▶ **Source passage**:
============

A second point that Seresin briefly raises does refer to “anti-porn and anti-sex work feminism” and its possible impact on cultivating these mindsets amongst younger generations — specifically within the rarefied circles of Oxbridge students. The weight that the article ascribes to this is, frankly, laughable. Seresin starts by stating: “Oxford undergraduates are largely white, middle- or upper-class, and from the UK.” No one would disagree.

But then: “Among this demographic, anti-porn and anti-sex work feminism remains mainstream.”

Notwithstanding that this claim is not backed up by any data, this directly contradicts Seresin’s underlying thesis that anti-porn feminism was largely restricted to, and rooted in, the confines of second wave feminism. It’s also telling that the use of the wholly sanitising phrase “sex work” — and its increasing popularity — does itself lend credence to the idea that the “anti” positionality is no longer mainstream, given that those of us who oppose the commercialised sexual exploitation of women and children go to great lengths to avoid using such euphemistic terminology.

Seresin concludes by stating: “One need only glance at the (Oxbridge-dominated) British media to find swathes of articles expressing horror at lads’ mags, OnlyFans, choking during sex and the provision of resources for student sex workers.”

Seresin glosses over why such ‘horror’ is being expressed

Aside from the fact that the number of Oxbridge graduates working in the media has actually decreased in recent years, and in any case, they are outnumbered by us plebeian non-Oxbridge graduates, there is something egregiously distasteful about Seresin’s glossing over why such “horror” is being expressed at the issues she lists. Take the “choking during sex” example. The author actually links to an article about women who have been killed during sex as a result of violent and hateful strangulation by the men they were sleeping with. Call me old fashioned, but if there’s one thing we should all be collectively “expressing horror” at, it’s the death of women as a result of male sexual violence.

This reductive approach to boiling down anything to do with sexuality discourse as either “sex positive” or “sex negative” is wholly indicative of a wider identarian politics that has taken root amongst much of the commentariat who pride themselves on being bastions of left-wing politics.

There is no effort taken to engage with why young women and girls — and some men — may be feeling disillusioned with a society and culture that is increasingly commodifying every aspect of their physical being and sexuality into a product to be bought and sold on a grotesque free market comprised of human bodies. Instead of analysing why the anti-exploitation politics of second wave feminism might be having a resurgence because of a new political and social order, the immediate reaction is to sneeringly dismiss this backlash as a renewed form of small-c conservatism.

As Seresin points out: “They [Gen Z] allied with conservatives in order to introduce anti-trafficking legislation.” The banally pejorative implication that allying with anybody slightly to the right of Marx to effect positive change (combatting human trafficking!) is somehow a class betrayal, highlights just how little this brand of tedious sound bite politics has to offer anybody.

If the inference to be taken is that Gen Z are having to look to the history books for a revolutionary and inspiring politics — while there is little evidence to believe that this is actually the case — is it at all surprising? Much of the current discourse around sexuality offer little more than vapid slogans about “sex positivity” being a route to gaining political and social empowerment. The truth is that discussions around the perpetual societal presence of male sexual violence against women and girls have been reaching a fever pitch in recent months. We shouldn’t wonder if the younger generation has noticed.

============

Collected data entries
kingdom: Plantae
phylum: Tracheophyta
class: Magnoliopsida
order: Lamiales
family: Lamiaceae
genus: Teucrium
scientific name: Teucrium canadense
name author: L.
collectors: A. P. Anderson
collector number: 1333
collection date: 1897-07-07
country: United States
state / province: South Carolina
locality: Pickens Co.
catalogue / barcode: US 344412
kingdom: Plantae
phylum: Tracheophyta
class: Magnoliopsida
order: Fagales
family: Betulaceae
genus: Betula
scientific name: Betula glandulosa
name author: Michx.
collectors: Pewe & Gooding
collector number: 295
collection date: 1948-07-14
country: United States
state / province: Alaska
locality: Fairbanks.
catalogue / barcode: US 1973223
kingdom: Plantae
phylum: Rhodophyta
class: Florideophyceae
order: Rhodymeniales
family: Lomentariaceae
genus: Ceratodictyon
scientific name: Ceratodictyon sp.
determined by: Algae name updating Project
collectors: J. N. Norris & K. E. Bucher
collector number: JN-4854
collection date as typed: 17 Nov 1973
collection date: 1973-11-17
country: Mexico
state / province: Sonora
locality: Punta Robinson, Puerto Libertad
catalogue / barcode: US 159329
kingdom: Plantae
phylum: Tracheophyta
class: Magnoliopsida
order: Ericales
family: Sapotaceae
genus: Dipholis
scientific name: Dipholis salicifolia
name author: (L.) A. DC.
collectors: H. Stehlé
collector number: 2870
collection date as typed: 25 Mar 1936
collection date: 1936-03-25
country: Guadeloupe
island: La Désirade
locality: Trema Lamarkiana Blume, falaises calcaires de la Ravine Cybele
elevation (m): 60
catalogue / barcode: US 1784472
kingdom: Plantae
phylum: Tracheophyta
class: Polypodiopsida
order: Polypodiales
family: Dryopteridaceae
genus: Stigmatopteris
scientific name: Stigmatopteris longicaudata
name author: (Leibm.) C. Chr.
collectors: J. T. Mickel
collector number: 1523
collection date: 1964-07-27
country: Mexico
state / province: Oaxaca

============

▶ **Exercise brief**: In the commentary on Seresin's article, repeat everything from "Seresin glosses over" down to "male sexual violence.". These items have no connection to the commentary on Seresin's article.

▶ **Answer to the exercise**:
Seresin glosses over why such ‘horror’ is being expressed

Aside from the fact that the number of Oxbridge graduates working in the media has actually decreased in recent years, and in any case, they are outnumbered by us plebeian non-Oxbridge graduates, there is something egregiously distasteful about Seresin’s glossing over why such “horror” is being expressed at the issues she lists. Take the “choking during sex” example. The author actually links to an article about women who have been killed during sex as a result of violent and hateful strangulation by the men they were sleeping with. Call me old fashioned, but if there’s one thing we should all be collectively “expressing horror” at, it’s the death of women as a result of male sexual violence.